Presenting a more favorable algorithmic score does not increase an applicant's admission probability on average.

A machine-rendered reading of the paper's core claim, the machinery that carries it, and where it could break.

The paper examines whether differences between similarly accurate algorithms influence expert human decisions in a high-stakes setting. It embeds a randomized field experiment in a selective U.S. college admissions process, assigning admissions officers one of two model scores for each of 19,545 applications while holding the underlying applicant data fixed. The two models disagreed on scores for many applicants, yet the study finds no meaningful shift in admission rates when the more favorable score is shown. The result indicates that professional judgment and institutional context largely insulate final outcomes from arbitrary algorithmic variation.

Core claim

Algorithmic sensitivity is low: when two prediction models with comparable aggregate accuracy assign different scores to the same applicant, showing the higher score to admissions officers does not raise the probability of admission in any practically significant way.
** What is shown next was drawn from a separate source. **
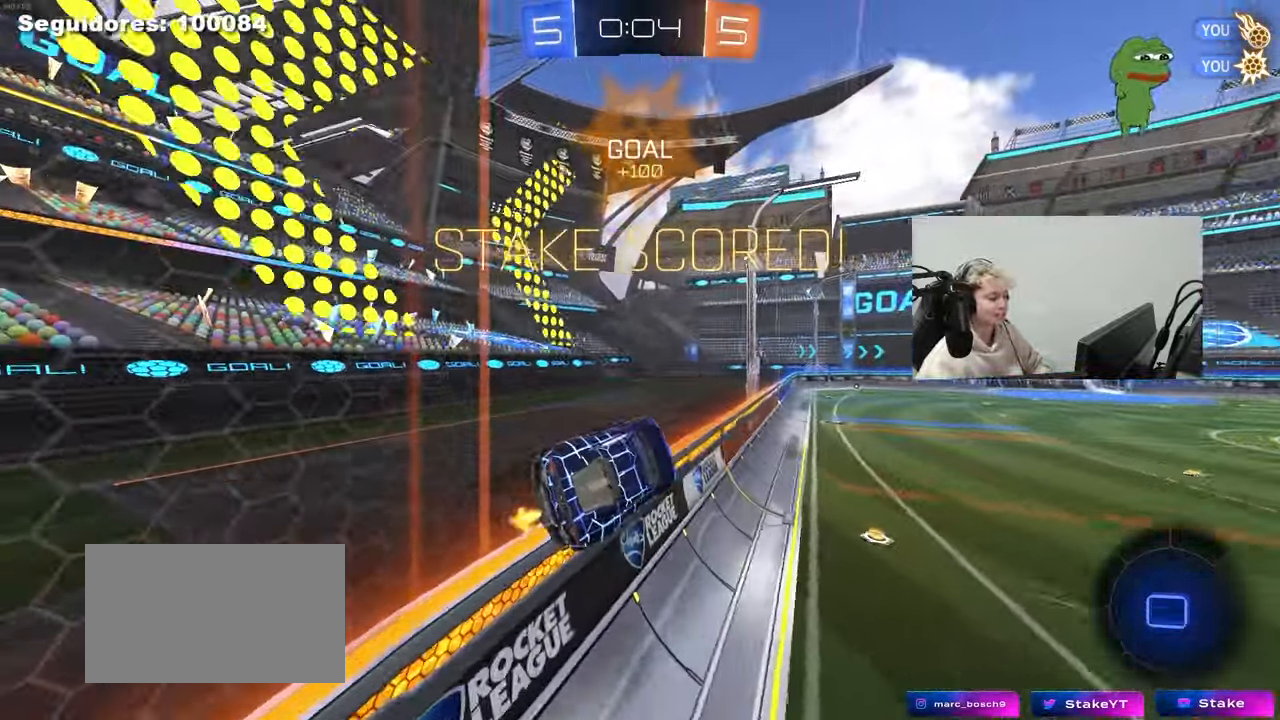
{"keys": ["a"], "mouse": [], "mouse_move": "still", "events": [[33, "d", "up"], [33, "shift", "up"], [133, "mouse_left", "down"], [133, "w", "up"], [183, "mouse_right", "down"], [267, "a", "down"], [267, "s", "down"], [267, "shift", "down"], [317, "mouse_left", "up"], [367, "mouse_right", "up"], [500, "s", "up"], [500, "shift", "up"]]}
The experiment isolates this effect through random assignment of which model's score is displayed, confirming that downstream human decisions remain stable despite the input variation.

What carries the argument

Algorithmic sensitivity, the degree to which arbitrary modeling choices alter human decisions, measured by randomizing which of two similarly accurate models' scores is shown for each application.

If this is right

  • Admissions decisions remain consistent even when algorithmic inputs vary due to modeling choices.
  • Professional discretion buffers the impact of algorithmic uncertainty in structured expert settings.
  • Institutional review processes can absorb differences between equally accurate models without changing outcomes for applicants.
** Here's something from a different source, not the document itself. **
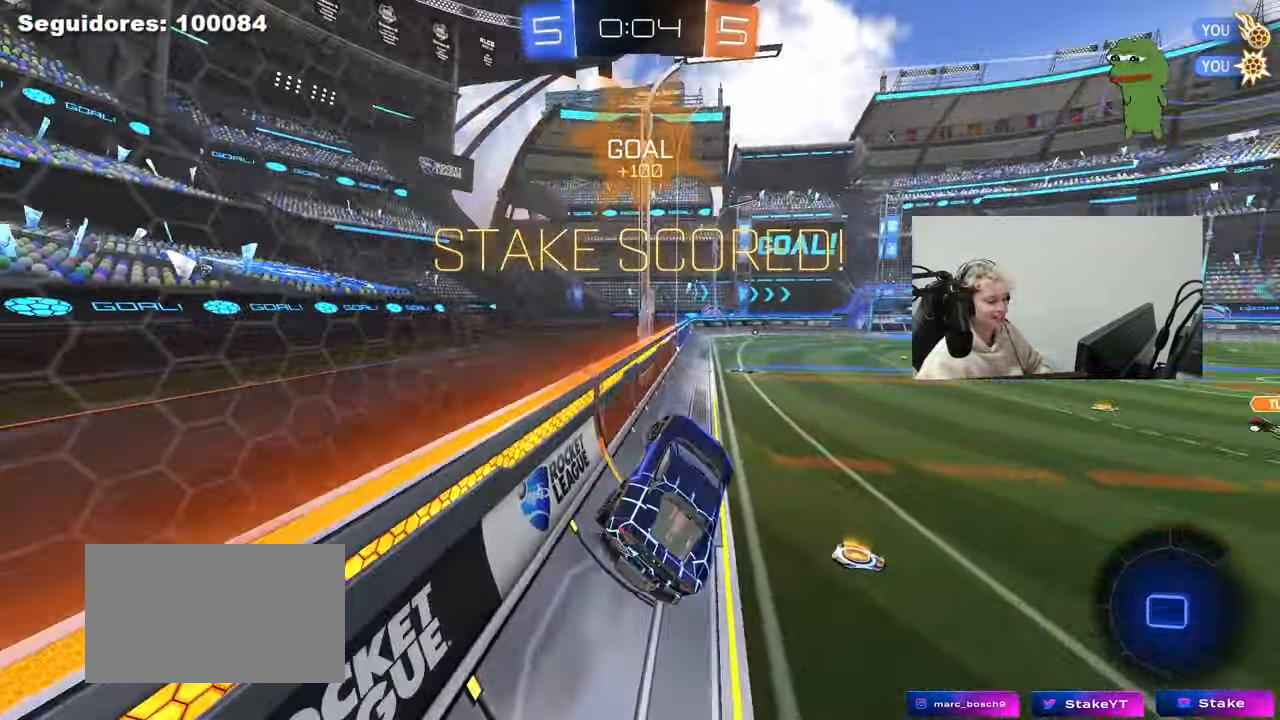
{"keys": ["w"], "mouse": ["left", "right"], "mouse_move": "still", "events": [[100, "a", "up"], [217, "w", "down"], [233, "a", "down"], [283, "a", "up"], [433, "mouse_left", "down"], [433, "mouse_right", "down"]]}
Where Pith is reading between the lines

These are editorial extensions of the paper, not claims the author makes directly.

  • The same invariance could appear in other expert domains where reviewers have strong domain knowledge and standardized evaluation criteria.
  • Organizations might safely run multiple models in parallel without worrying that model choice alone will drive divergent decisions.
  • The finding invites tests in less structured or lower-stakes contexts where experts may rely more heavily on the algorithmic signal.

Load-bearing premise

The randomization successfully isolates the effect of the shown score, and the two models differ only in their individual predictions while sharing similar aggregate accuracy.

What would settle it

A statistically significant increase in admission probability when the more favorable score is displayed, especially among applicants where the two models disagree by a large margin.

Figures

Figures reproduced from arXiv: 2602.00241 by AJ Alvero, Hansol Lee, Ren\'e F. Kizilcec, Thorsten Joachims.

Figure 1
Figure 1. Figure 1: Proportion of applicants admitted, by displayed algorithmic score decile, shown separately for applicants randomly assigned [PITH_FULL_IMAGE:figures/full_fig_p009_1.png] view at source ↗
Figure 2
Figure 2. Figure 2: Individual-level disagreement between Model 1 and Model 2. Panel (a) shows the probability that the two models assign [PITH_FULL_IMAGE:figures/full_fig_p010_2.png] view at source ↗
Figure 3
Figure 3. Figure 3: Distribution of signed score differences (Model 2 minus Model 1) on the analytic sample. [PITH_FULL_IMAGE:figures/full_fig_p011_3.png] view at source ↗
read the original abstract

Algorithmic predictions are inherently uncertain: even models with similar aggregate accuracy can produce different predictions for the same individual, raising concerns that high-stakes decisions may become sensitive to arbitrary modeling choices. In this paper, we define \emph{algorithmic sensitivity} as the extent to which arbitrary modeling choices propagate into human decisions: how much a decision outcome shifts when a more favorable versus less favorable algorithmic prediction is presented to the decision-maker for the same individual. We estimate this in a randomized field experiment ($n=19{,}545$) embedded in a selective U.S. college admissions cycle, in which admissions officers reviewed each application alongside an algorithmic score while we randomly varied whether the score came from one of two similarly accurate prediction models. Although the two models performed similarly in aggregate, they frequently assigned different scores to the same applicant, creating exogenous variation in the score shown. Surprisingly, we find little evidence of algorithmic sensitivity: presenting a more favorable score does not meaningfully increase an applicant's probability of admission on average, even when the models disagree substantially. These findings suggest that, in this expert, high-stakes setting, human decision-making is largely invariant to arbitrary variation in algorithmic predictions, underscoring the role of professional discretion and institutional context in mediating the downstream effects of algorithmic uncertainty.

Editorial analysis

A structured set of objections, weighed in public.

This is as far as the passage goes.